#web-server #url #internet #local #expose #public #async-io

app portalgun

expose your local web server to the internet with a public url

5 releases

0.2.4 Jan 29, 2024
0.2.3 Sep 22, 2023
0.2.2 Jul 9, 2023
0.2.1 May 26, 2023
0.2.0 May 26, 2023

#280 in HTTP server

MIT license

115KB
1.5K SLoC

portalgun

portalgun lets you expose your locally running web server via a public URL. Written in Rust. Built completely with async-io on top of tokio.

  1. Install
  2. Usage Instructions
  3. Host it yourself

Install

Cargo

cargo install portalgun

Everywhere

Or Download a release for your target OS here: portalgun/releases

Usage

Quick Start

portalgun --port 8000

The above command opens a tunnel and forwards traffic to localhost:8000.

More Options:

Expose your local web server to the internet with a public url.

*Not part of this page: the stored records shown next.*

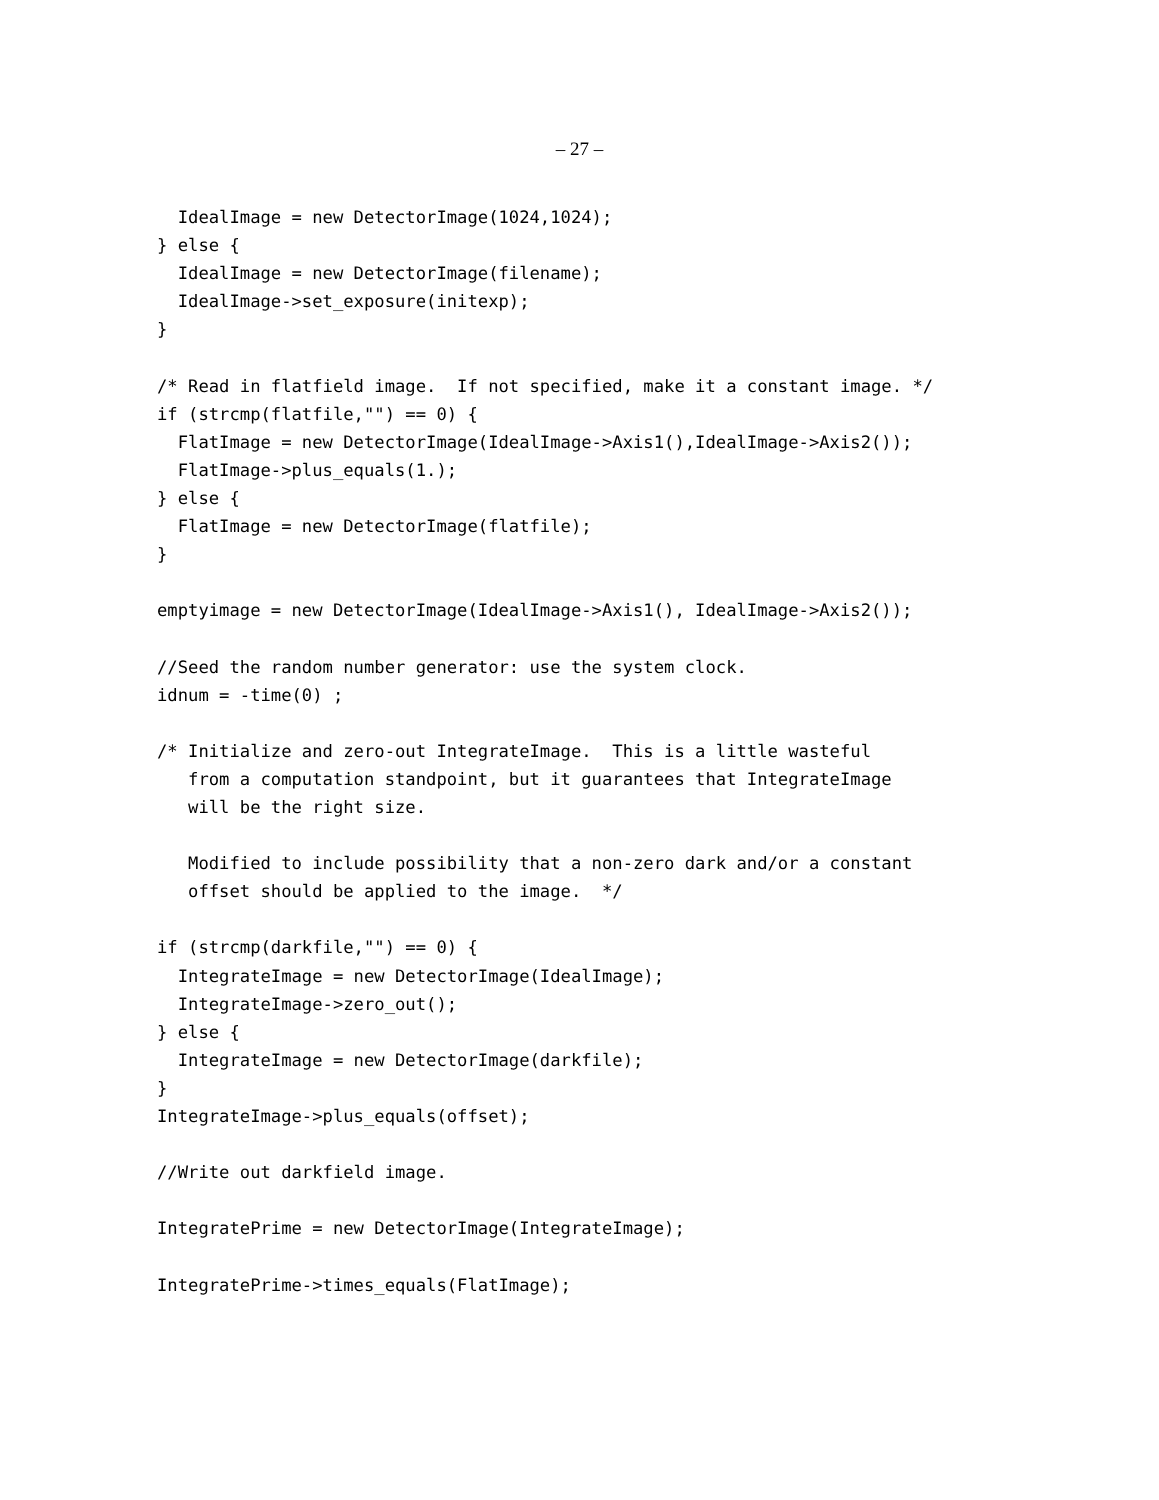– 27 –
  IdealImage = new DetectorImage(1024,1024);
} else {
  IdealImage = new DetectorImage(filename);
  IdealImage->set_exposure(initexp);
}

/* Read in flatfield image.  If not specified, make it a constant image. */
if (strcmp(flatfile,"") == 0) {
  FlatImage = new DetectorImage(IdealImage->Axis1(),IdealImage->Axis2());
  FlatImage->plus_equals(1.);
} else {
  FlatImage = new DetectorImage(flatfile);
}

emptyimage = new DetectorImage(IdealImage->Axis1(), IdealImage->Axis2());

//Seed the random number generator: use the system clock.
idnum = -time(0) ;

/* Initialize and zero-out IntegrateImage.  This is a little wasteful
   from a computation standpoint, but it guarantees that IntegrateImage
   will be the right size.

   Modified to include possibility that a non-zero dark and/or a constant
   offset should be applied to the image.  */

if (strcmp(darkfile,"") == 0) {
  IntegrateImage = new DetectorImage(IdealImage);
  IntegrateImage->zero_out();
} else {
  IntegrateImage = new DetectorImage(darkfile);
}
IntegrateImage->plus_equals(offset);

//Write out darkfield image.

IntegratePrime = new DetectorImage(IntegrateImage);

IntegratePrime->times_equals(FlatImage);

Usage: portalgun [OPTIONS] [COMMAND]

Commands:
  login  Login using OpenID Connect. This will store the authentication token on disk for future use
  help   Print this message or the help of the given subcommand(s)

Options:
  -v, --verbose
          A level of verbosity, and can be used multiple times
  -s, --sub-domain <SUB_DOMAIN>
          Specify a sub-domain for this tunnel
      --host <LOCAL_HOST>
          Sets the HOST (i.e. localhost) to forward incoming tunnel traffic to [default: localhost]
  -t, --use-tls
          Sets the protocol for local forwarding (i.e. https://localhost) to forward incoming tunnel traffic to
      --port <PORT>
          Sets the port to forward incoming tunnel traffic to on the target host [default: 8000]
      --dashboard-port <DASHBOARD_PORT>
          Sets the address of the local introspection dashboard
  -h, --help
          Print help

Host it yourself

  1. See Dockerfile for a simple alpine based image that runs that server binary.
  2. Deploy the image where ever you want.

OIDC provider setup

Portalgun uses following custom attribute to determine user is allowed to create portal on specific subdomain.

{
  "portalgun": [
    ".*",
    "or-any-subdomain-matching-regexp-in-here
  ]
}

Admins must configure their identity provider appropriately.

Testing Locally

# Run the Server: xpects TCP traffic on 8080 and control websockets on 5000
ALLOWED_HOSTS='localhost' TUNNEL_HOST='localhost' OIDC_DISCOVERY='https://example.com/.well-known/openid-configuration' OIDC_CLIENT_ID='openid-client-id-here' OIDC_SCOPES='openid,portalgun' cargo run --bin portalgun_moon

# Logging in using OIDC
cargo run --bin portalgun login --control-server ws://localhost:5000  

# Test it out!
# Remember 8080 is our local portalgun TCP server
curl -H '<subdomain>.localhost' "http://localhost:8080/some_path?with=somequery"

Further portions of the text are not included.